Electrification of mobility also affects aviation.
Battery technology for flying
The increasing electrification of mobility also affects aviation. The battery is both a key technology and a bottleneck for all electrical flight applications. Its own weight significantly limits the range and payload of the aircraft.
Lithium-sulfur batteries offer a high potential for a technological quantum leap: “Current prototype cells can already store 50 percent more energy per kilogram than current lithium-ion batteries”, reveals Dr. Thomas Abendroth, engineer Group Manager Battery Technology at Fraunhofer IWS ’ technology field "Chemical Surface Technology". “We develop innovative concepts to further increase the technological readiness level of lithium-sulfur battery cells. Current developments focus on increasing performance and gravimetric energy density. These developments require new concepts for electrode and cell design”, continues the researcher. Metallic current collector foils account for a large proportion of cell weight, although they belong to the passive materials in the battery. In current studies Fraunhofer IWS scientists have reduced the weight by up to 90 percent by perforating these foils. Based on simulations, they adapted the structure in such a way that despite their minimal weight, the electrical resistance of the electrodes fell below the critical threshold.

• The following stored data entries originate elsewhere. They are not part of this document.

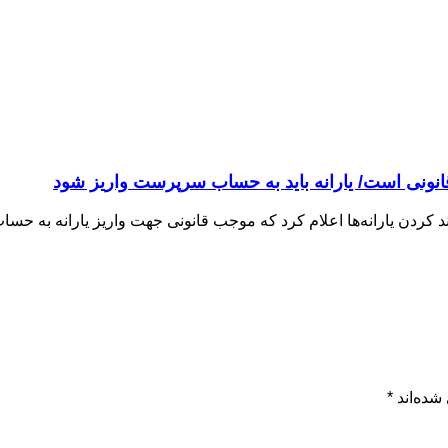
انونی است/ یارانه باید به حساب سرپرست واریز شود
ه قضاییه با استناد به تبصره ۲ ماده ۷ قانون هدفمند کردن یارانه‌ها اعلام کرد که موجب قانونی جه
شده‌اند
*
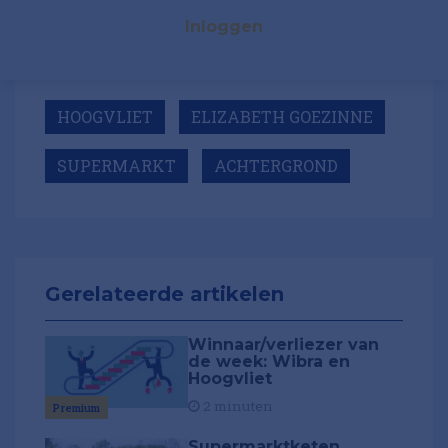
Inloggen
HOOGVLIET
ELIZABETH GOEZINNE
SUPERMARKT
ACHTERGROND
Gerelateerde artikelen
Winnaar/verliezer van
de week: Wibra en
Hoogvliet
2 minuten
Premium
Supermarktketen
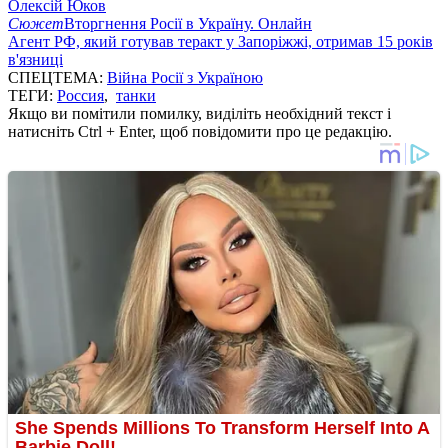
Олексій Юков
Сюжет
Вторгнення Росії в Україну. Онлайн
Агент РФ, який готував теракт у Запоріжжі, отримав 15 років
в'язниці
СПЕЦТЕМА:
Війна Росії з Україною
ТЕГИ:
Россия
,
танки
Якщо ви помітили помилку, виділіть необхідний текст і
натисніть Ctrl + Enter, щоб повідомити про це редакцію.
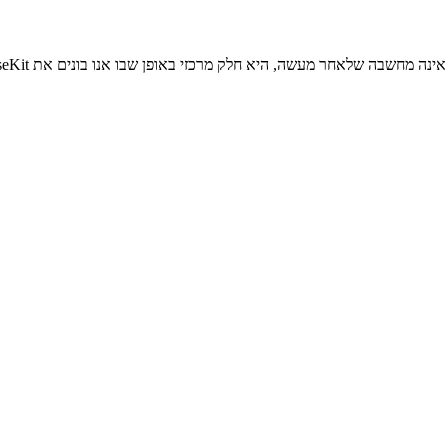
ה מחשבה שלאחר מעשה, היא חלק מרכזי באופן שבו אנו בונים את MorseKit.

This electrode concept requires mechanically stable electrode films, such as those developed at Fraunhofer IWS using the DRYtraec® process. “We have already succeeded in designing the electrode porosity and the electrolyte volume in pouch cells to achieve gravimetric energy densities of up to 470 watt hours per kilogram”, adds Abendroth proudly. They are currently studying the possibility of transferring these results to flight applications in the project “HiPoLiS“ project. In this project, IWS scientists, together with Wingcopter's drone engineers, are developing the ultra-light lithium-sulfur cells for use in unmanned aerial vehicles to increase extended operating range. Since September 2020, the Dresden institute also has contributed its expertise as a member to the newly founded “Competence Network for Autonomous and Electric Flying“.
The »HiPoLiS« project – an („standing out“) electrode and cell concept for High-Power-Li-S Batteries is funded by the Federal Ministry of Education and Research (FKZ: PTJ 03XP0178A; funding period: 01/2019–12/2021).